読解文:
/---
だが、実際の組織は人間が構成している有機物であり、特に営業のような仕事が長い人は、肌感覚として、要素還元主義がしばし通用しないことを実感している。ところが、これを合理的な教育メニューに、それこそ要素還元的に落とし込むことには非常な困難が伴うから、勢い、伝統的な手法である、営業現場を身を以て直接体験し、身体でその仕事の全体性を感じることをもって教育とすることになる。ところが皮肉なことに、この『教育』は手法や成果を言語化/数値化することが難しいから、教育を受ける若手からは評判が悪かったりする。

 

組織内での、現場に近い部署と管理組織の対立はどの企業でも見られることだが、その背後にはこの要素還元主義をめぐる認識の違いがあると考えられる。近年の日本では、短期的成果主義を中途半端に受け入れた結果、要素還元主義的なマインドを社内に蔓延させてしまった企業はすごく多い。(その結果、現場の暗黙知は軽視され、競争力が削がれるようなことが起きた。)『要素還元主義+因果的思考』をモダン、これを乗り越えようとする立場をポストモダンと定義するなら、ほとんどの組織では、未だにモダンの世界観が主流と言っても過言ではない。

 

 

現代物理学/数学の目の眩むような成果

 

しかも、手法としての要素還元主義はともかく、『物理主義』自体は、過去の遺物と斬って捨てることができるほど明快に決着がついているとは言えない。いまだに科学の最前線で活躍する人たちの中にも、『物理主義』的な信念を固守する人たちは少なくない。しかも、現代の物理学と数学のタッグによる成果は凄まじく、量子物理学や宇宙論など、目の眩むような素晴らしい発見が相次いでいて、それこそ通常の人間の認識の限界である4次元(縦×横×高さ×時間)をはるかに超える世界の解明が進んできている。この世界は、何故か数学で解明が進み説明できる構造になっているようなのだ。すべての謎が物理学/数学で解明できるに違いないというのは『仮説』に過ぎないが、とはいえ、現実に驚くべき達成の数々を見せられると、無下にこの仮説の可能性を否定しにくい気もしてくる。
\---
データ一覧:
/---
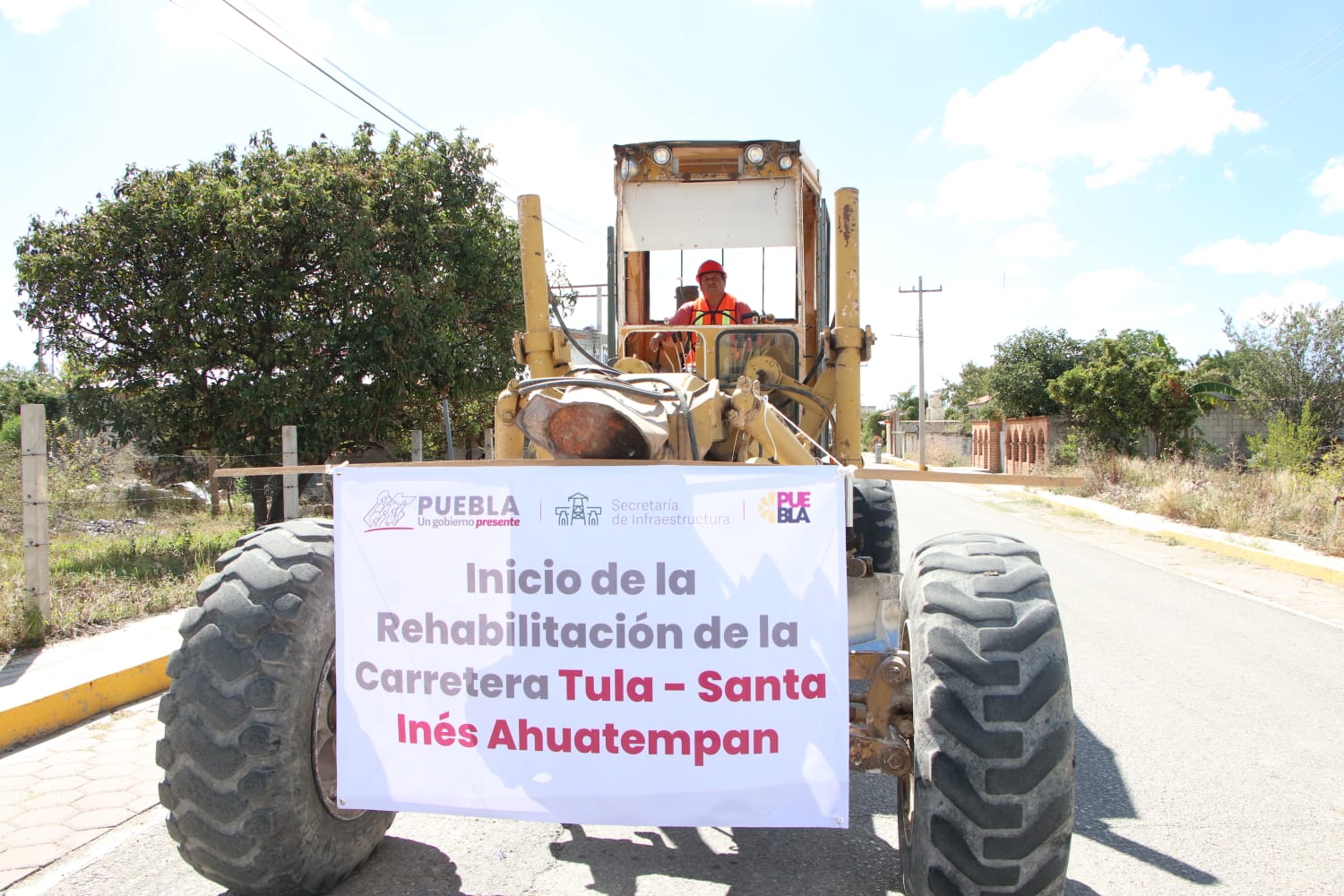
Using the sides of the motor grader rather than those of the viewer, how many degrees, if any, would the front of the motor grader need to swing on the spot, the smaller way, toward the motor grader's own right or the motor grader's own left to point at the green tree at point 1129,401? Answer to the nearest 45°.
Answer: approximately 135° to the motor grader's own left

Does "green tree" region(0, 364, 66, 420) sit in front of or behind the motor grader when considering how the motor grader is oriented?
behind

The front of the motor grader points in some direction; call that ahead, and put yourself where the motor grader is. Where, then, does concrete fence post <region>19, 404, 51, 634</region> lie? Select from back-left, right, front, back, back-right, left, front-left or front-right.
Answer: back-right

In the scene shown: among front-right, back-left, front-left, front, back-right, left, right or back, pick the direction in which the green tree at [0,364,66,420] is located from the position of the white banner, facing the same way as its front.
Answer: back-right

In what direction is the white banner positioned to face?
toward the camera

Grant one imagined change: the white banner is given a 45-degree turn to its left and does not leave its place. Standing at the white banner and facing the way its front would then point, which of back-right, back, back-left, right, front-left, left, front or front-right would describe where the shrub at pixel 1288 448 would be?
left

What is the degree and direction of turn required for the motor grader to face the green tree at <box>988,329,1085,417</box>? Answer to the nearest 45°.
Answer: approximately 135° to its left

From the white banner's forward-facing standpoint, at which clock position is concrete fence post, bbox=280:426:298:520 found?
The concrete fence post is roughly at 5 o'clock from the white banner.

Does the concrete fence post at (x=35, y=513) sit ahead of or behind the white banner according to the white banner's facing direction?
behind

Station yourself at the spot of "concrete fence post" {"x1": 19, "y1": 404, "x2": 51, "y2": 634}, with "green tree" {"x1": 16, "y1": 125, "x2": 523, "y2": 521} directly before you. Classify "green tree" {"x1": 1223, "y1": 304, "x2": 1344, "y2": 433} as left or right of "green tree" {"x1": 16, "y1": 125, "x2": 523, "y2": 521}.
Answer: right

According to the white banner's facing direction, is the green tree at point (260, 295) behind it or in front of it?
behind

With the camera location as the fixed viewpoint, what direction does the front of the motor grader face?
facing the viewer
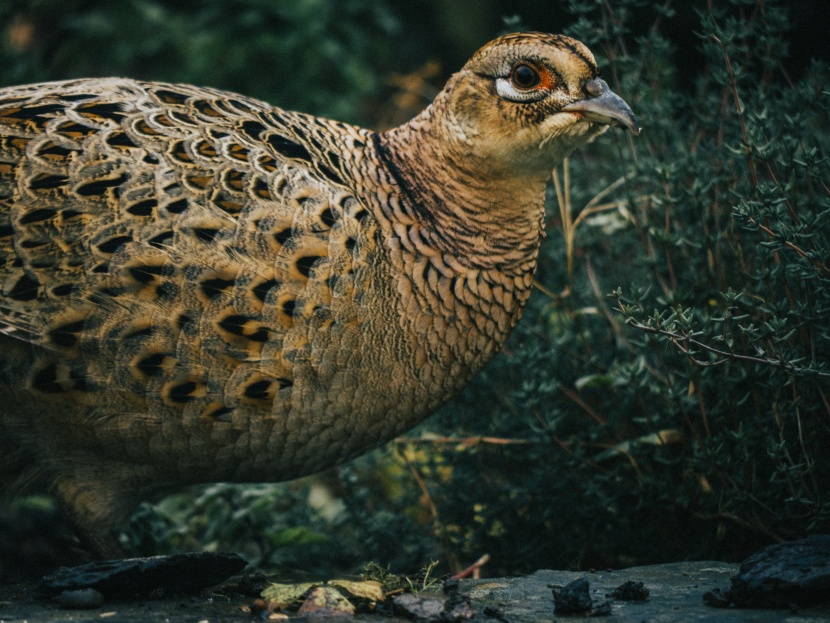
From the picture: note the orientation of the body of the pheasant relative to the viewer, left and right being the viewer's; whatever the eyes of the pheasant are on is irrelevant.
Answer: facing to the right of the viewer

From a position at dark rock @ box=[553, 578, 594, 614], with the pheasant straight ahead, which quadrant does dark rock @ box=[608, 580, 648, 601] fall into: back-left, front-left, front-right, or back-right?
back-right

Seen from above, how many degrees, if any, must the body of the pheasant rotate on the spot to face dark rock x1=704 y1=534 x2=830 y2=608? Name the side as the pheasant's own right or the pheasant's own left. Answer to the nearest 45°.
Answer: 0° — it already faces it
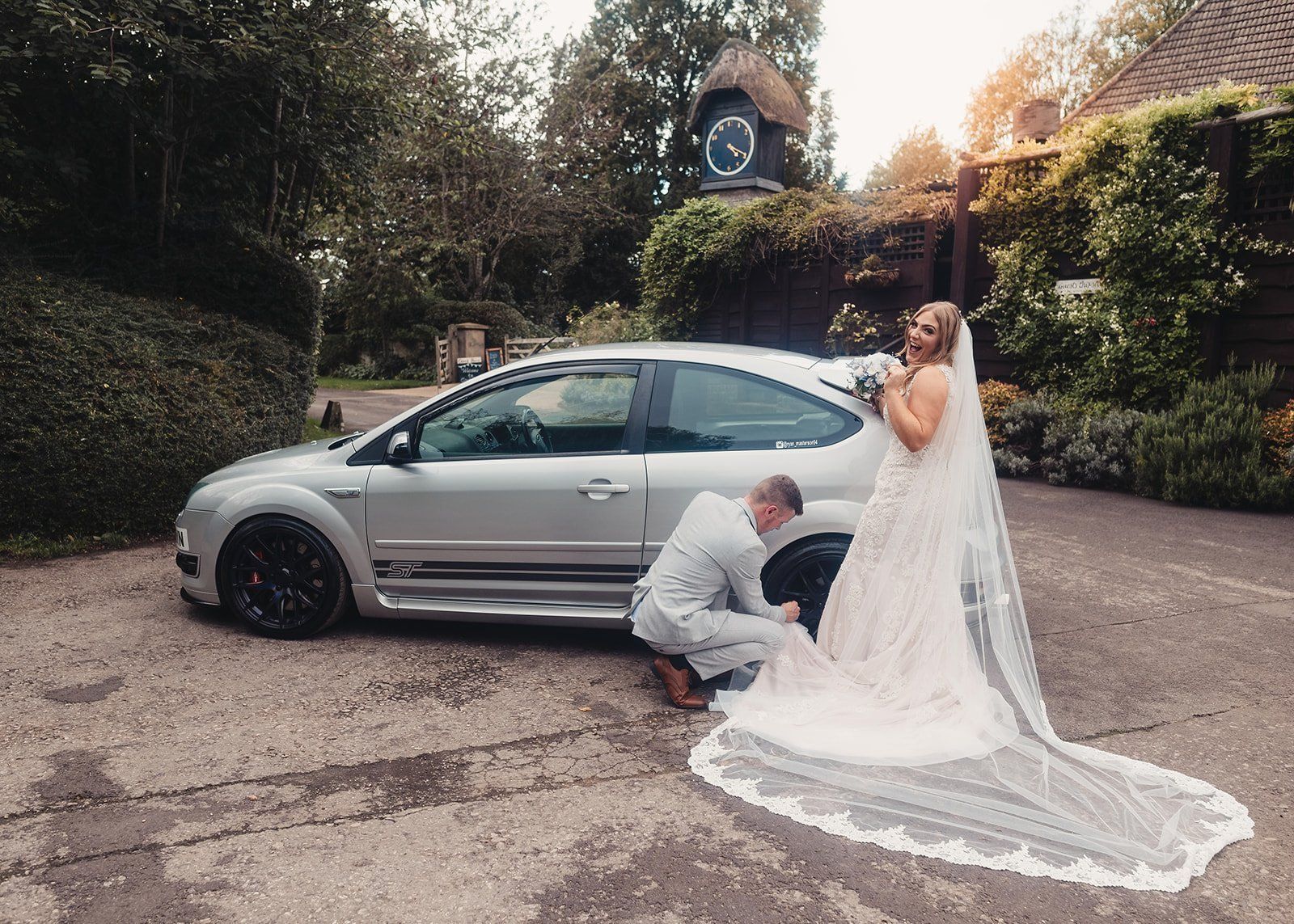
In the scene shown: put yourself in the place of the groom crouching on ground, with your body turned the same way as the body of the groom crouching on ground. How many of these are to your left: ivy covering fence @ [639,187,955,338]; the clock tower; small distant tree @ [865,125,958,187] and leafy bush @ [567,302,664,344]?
4

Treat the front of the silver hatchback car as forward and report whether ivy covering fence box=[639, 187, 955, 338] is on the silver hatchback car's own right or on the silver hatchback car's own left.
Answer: on the silver hatchback car's own right

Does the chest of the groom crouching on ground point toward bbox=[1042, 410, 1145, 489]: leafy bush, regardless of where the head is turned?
no

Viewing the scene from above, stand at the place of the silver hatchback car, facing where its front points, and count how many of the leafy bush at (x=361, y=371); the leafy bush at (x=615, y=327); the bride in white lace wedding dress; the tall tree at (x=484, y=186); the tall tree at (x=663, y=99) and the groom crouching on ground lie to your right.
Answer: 4

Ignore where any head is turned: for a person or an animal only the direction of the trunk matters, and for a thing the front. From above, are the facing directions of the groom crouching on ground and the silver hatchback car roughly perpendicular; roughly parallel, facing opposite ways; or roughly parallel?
roughly parallel, facing opposite ways

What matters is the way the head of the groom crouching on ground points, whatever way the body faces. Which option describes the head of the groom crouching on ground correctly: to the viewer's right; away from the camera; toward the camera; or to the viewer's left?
to the viewer's right

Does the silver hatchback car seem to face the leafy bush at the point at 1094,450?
no

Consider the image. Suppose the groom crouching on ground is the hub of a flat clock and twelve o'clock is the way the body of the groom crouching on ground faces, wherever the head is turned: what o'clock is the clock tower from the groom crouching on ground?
The clock tower is roughly at 9 o'clock from the groom crouching on ground.

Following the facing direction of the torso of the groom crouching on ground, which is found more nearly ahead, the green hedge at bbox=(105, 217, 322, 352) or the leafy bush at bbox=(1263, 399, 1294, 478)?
the leafy bush

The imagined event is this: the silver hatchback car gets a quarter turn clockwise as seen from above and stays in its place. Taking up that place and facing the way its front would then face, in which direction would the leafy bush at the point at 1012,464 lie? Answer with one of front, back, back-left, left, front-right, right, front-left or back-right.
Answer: front-right

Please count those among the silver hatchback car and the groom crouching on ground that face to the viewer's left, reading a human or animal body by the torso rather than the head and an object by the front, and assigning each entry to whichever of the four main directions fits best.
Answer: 1

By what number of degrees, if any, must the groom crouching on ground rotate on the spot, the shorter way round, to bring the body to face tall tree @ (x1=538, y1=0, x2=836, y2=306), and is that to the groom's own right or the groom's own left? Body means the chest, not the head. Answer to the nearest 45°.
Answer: approximately 90° to the groom's own left

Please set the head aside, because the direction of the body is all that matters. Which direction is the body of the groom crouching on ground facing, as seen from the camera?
to the viewer's right

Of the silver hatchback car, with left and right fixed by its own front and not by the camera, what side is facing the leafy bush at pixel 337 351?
right

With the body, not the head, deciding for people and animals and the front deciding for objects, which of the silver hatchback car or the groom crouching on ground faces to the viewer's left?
the silver hatchback car

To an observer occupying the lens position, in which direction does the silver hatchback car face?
facing to the left of the viewer

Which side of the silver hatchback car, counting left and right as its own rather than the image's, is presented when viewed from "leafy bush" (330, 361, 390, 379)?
right
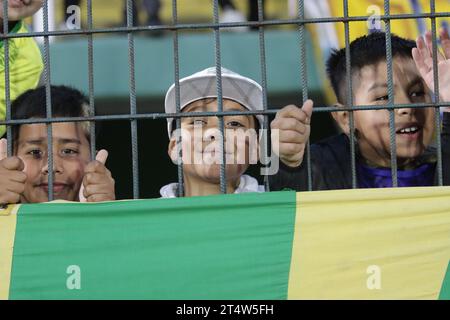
\---
課題: 要素還元主義を論じた読解文から、「だが、実際の組織は人間が構成」と「主流と言っても過言ではない。」の間の部分を、両端の語句も含めて一字一句違えずに書き写せ。

解答:
だが、実際の組織は人間が構成している有機物であり、特に営業のような仕事が長い人は、肌感覚として、要素還元主義がしばし通用しないことを実感している。ところが、これを合理的な教育メニューに、それこそ要素還元的に落とし込むことには非常な困難が伴うから、勢い、伝統的な手法である、営業現場を身を以て直接体験し、身体でその仕事の全体性を感じることをもって教育とすることになる。ところが皮肉なことに、この『教育』は手法や成果を言語化/数値化することが難しいから、教育を受ける若手からは評判が悪かったりする。

 

組織内での、現場に近い部署と管理組織の対立はどの企業でも見られることだが、その背後にはこの要素還元主義をめぐる認識の違いがあると考えられる。近年の日本では、短期的成果主義を中途半端に受け入れた結果、要素還元主義的なマインドを社内に蔓延させてしまった企業はすごく多い。(その結果、現場の暗黙知は軽視され、競争力が削がれるようなことが起きた。)『要素還元主義+因果的思考』をモダン、これを乗り越えようとする立場をポストモダンと定義するなら、ほとんどの組織では、未だにモダンの世界観が主流と言っても過言ではない。